Exercise objective: Both the line below containing "Code generation of diagrams" and the line containing "writes business |", along with every line between them, should be repeated exactly; no other line belongs in the answer.

[Records from a collection]
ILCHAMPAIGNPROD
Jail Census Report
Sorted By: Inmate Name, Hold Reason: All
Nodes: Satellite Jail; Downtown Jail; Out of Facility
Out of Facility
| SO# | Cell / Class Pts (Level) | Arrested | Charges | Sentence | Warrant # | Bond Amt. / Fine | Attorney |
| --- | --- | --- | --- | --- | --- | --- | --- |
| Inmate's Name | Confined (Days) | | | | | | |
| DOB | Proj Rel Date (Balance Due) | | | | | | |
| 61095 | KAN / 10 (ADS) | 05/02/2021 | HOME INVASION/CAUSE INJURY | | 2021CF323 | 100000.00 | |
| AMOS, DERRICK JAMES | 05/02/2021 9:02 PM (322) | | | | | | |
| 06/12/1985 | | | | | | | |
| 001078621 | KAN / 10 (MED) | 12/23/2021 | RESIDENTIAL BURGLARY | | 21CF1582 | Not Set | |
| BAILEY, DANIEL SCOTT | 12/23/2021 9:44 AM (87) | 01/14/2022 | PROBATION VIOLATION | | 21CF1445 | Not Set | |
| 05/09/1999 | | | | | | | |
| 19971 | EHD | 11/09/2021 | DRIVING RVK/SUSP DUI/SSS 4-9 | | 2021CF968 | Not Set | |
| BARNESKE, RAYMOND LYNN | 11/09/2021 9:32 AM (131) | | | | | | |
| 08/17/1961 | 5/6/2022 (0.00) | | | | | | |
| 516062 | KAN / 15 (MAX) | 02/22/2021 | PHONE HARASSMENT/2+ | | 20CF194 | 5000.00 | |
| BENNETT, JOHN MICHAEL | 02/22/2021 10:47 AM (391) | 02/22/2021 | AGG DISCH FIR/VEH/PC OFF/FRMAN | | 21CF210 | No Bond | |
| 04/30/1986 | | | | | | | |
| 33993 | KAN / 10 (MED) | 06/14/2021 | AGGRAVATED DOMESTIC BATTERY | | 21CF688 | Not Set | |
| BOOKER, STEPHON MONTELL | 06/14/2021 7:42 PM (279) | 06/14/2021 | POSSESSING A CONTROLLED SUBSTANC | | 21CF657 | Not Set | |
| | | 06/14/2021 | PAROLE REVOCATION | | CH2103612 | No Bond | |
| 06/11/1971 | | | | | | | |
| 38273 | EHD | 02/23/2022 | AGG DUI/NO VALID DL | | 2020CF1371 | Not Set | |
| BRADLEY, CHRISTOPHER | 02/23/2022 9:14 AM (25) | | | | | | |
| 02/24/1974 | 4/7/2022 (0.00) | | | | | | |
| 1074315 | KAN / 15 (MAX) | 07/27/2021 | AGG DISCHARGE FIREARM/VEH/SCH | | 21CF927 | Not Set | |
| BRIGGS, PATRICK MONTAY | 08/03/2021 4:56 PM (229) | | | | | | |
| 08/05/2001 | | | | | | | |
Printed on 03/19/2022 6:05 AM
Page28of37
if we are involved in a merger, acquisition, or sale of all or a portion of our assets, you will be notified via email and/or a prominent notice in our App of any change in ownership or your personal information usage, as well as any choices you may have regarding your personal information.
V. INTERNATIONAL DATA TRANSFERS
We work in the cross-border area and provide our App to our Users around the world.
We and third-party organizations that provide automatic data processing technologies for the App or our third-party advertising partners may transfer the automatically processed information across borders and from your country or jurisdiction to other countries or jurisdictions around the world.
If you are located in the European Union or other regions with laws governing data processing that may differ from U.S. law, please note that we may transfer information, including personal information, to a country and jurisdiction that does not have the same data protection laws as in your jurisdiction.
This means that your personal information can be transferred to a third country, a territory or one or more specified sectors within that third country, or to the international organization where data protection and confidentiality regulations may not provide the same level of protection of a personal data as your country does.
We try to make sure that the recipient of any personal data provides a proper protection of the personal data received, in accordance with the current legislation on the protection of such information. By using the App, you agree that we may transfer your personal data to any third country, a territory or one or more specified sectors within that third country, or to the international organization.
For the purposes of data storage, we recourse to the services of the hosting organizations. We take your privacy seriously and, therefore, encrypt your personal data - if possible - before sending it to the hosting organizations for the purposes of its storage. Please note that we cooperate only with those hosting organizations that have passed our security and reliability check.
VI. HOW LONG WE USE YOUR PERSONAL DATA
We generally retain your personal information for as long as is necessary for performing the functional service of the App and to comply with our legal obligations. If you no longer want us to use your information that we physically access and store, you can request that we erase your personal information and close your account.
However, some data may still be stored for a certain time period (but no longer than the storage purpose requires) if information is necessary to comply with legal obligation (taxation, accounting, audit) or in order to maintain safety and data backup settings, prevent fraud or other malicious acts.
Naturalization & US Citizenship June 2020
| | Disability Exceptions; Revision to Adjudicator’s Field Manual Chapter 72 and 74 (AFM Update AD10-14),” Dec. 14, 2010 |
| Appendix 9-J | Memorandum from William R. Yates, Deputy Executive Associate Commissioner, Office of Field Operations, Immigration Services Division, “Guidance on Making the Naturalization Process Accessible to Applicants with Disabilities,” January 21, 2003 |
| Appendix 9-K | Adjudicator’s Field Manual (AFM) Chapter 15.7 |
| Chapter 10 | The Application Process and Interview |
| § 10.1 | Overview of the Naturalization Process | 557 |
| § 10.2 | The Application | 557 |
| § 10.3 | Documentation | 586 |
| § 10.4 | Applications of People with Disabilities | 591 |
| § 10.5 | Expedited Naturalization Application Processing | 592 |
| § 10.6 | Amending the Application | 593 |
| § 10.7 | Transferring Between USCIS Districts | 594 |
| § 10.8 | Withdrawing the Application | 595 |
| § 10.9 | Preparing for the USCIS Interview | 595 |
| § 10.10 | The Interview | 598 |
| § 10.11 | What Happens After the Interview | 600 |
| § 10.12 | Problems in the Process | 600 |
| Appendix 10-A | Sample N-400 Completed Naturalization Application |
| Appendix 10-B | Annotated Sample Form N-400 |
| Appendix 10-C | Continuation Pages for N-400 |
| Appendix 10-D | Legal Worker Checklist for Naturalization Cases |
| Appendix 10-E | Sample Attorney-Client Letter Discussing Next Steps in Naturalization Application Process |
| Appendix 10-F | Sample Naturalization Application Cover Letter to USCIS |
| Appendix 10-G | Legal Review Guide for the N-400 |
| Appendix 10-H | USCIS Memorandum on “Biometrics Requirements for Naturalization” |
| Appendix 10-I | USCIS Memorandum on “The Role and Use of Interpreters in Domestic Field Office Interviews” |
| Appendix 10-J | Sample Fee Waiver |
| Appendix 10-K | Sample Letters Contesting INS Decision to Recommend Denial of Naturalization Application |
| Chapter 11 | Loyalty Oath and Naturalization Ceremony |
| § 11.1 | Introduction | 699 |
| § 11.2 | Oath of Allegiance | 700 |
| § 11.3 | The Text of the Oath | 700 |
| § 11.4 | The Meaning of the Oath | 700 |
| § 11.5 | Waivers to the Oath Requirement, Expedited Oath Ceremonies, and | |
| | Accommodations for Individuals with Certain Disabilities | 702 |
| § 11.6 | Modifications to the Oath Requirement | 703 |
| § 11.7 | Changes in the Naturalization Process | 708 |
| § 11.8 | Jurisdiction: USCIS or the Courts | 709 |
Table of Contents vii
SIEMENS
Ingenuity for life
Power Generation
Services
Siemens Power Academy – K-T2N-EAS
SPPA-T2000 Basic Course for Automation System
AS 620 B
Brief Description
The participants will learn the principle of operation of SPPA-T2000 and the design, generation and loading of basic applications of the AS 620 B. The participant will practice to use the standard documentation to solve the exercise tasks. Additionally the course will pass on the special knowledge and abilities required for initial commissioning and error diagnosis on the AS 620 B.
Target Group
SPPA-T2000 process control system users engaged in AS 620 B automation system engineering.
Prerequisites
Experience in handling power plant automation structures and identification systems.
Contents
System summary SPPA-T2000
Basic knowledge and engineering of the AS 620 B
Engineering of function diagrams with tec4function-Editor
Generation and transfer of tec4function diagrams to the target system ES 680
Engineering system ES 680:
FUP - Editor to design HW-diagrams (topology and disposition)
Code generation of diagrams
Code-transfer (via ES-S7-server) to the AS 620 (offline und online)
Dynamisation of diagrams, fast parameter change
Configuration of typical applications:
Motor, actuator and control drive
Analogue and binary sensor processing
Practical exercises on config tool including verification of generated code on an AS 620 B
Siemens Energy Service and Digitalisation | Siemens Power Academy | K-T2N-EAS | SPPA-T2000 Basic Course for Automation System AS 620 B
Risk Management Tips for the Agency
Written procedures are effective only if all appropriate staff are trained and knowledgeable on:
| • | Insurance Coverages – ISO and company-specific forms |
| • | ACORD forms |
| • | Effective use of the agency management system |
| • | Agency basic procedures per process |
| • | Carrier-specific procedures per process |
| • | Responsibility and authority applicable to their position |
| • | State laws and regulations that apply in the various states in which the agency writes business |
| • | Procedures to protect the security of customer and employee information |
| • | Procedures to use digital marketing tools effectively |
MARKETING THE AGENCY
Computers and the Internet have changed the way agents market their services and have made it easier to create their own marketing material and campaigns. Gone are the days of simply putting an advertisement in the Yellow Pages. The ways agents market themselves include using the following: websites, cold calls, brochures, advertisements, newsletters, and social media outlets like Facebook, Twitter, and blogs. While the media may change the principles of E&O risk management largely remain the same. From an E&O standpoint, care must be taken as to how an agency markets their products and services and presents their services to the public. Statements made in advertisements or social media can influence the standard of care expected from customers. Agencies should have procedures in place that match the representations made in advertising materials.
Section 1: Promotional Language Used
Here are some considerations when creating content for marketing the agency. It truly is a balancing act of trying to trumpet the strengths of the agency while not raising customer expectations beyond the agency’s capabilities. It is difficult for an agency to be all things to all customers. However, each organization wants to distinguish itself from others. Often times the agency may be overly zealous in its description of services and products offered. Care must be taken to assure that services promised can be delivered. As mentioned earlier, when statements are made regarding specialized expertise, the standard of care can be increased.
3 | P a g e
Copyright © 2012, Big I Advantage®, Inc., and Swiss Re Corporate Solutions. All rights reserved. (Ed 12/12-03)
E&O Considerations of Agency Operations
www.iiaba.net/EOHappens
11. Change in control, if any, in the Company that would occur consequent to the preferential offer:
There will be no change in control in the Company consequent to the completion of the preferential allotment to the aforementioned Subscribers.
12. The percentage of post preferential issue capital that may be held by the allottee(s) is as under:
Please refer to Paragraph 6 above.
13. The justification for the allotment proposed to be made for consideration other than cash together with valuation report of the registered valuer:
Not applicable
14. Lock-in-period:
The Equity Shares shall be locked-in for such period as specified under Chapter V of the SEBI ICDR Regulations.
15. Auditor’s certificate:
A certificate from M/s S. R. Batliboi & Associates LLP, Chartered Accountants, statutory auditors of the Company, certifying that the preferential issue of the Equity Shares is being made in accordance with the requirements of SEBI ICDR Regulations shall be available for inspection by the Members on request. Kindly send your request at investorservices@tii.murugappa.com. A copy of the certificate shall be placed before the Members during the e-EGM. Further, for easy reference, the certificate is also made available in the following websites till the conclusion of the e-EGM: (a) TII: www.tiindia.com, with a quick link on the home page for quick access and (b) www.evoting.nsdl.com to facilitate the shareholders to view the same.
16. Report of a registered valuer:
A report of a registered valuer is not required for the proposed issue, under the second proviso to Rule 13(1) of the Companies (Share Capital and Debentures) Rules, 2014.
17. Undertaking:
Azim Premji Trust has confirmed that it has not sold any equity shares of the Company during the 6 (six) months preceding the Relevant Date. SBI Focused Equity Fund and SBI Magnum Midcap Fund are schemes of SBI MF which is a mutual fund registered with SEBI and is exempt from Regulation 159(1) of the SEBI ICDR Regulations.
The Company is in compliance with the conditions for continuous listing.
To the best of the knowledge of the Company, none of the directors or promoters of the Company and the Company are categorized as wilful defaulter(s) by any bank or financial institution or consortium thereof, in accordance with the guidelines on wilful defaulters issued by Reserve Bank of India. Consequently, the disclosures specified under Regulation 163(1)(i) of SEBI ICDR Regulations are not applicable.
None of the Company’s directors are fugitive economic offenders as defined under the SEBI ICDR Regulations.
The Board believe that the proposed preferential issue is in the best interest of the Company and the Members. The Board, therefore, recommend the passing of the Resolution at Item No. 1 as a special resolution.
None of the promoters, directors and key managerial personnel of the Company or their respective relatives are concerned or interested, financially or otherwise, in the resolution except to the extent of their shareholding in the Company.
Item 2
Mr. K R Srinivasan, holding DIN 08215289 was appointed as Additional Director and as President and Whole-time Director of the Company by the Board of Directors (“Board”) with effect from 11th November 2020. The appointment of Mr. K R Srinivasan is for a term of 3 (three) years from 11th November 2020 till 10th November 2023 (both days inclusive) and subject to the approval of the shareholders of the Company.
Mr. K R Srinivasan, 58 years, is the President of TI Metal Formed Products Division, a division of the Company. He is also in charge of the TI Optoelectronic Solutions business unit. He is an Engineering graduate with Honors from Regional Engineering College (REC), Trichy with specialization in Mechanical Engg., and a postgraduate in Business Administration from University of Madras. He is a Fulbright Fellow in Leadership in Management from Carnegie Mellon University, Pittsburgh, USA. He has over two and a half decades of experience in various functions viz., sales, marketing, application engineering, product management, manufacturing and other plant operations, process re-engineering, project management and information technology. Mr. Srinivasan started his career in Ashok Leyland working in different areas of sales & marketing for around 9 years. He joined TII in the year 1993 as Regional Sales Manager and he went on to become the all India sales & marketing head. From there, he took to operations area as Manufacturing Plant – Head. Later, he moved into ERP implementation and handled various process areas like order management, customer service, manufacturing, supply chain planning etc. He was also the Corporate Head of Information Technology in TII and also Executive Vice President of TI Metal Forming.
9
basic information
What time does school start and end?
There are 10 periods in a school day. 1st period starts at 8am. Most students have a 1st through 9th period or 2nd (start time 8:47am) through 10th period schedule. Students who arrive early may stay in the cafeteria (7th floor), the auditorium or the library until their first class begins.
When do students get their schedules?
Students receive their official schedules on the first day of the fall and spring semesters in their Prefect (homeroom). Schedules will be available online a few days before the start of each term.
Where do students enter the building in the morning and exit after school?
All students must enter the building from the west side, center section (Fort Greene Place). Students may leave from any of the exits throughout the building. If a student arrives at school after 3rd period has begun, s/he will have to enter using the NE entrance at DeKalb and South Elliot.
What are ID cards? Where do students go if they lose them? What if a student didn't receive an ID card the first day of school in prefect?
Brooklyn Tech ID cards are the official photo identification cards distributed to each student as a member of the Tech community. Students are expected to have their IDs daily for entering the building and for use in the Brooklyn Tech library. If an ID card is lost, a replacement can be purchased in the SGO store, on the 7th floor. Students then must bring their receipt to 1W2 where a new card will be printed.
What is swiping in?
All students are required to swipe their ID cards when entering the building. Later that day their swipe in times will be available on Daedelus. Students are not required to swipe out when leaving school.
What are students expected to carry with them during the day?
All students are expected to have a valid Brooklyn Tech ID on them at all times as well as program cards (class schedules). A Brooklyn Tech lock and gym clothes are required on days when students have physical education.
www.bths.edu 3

Reply to the exercise:
Code generation of diagrams
Code-transfer (via ES-S7-server) to the AS 620 (offline und online)
Dynamisation of diagrams, fast parameter change
Configuration of typical applications:
Motor, actuator and control drive
Analogue and binary sensor processing
Practical exercises on config tool including verification of generated code on an AS 620 B
Siemens Energy Service and Digitalisation | Siemens Power Academy | K-T2N-EAS | SPPA-T2000 Basic Course for Automation System AS 620 B
Risk Management Tips for the Agency
Written procedures are effective only if all appropriate staff are trained and knowledgeable on:
| • | Insurance Coverages – ISO and company-specific forms |
| • | ACORD forms |
| • | Effective use of the agency management system |
| • | Agency basic procedures per process |
| • | Carrier-specific procedures per process |
| • | Responsibility and authority applicable to their position |
| • | State laws and regulations that apply in the various states in which the agency writes business |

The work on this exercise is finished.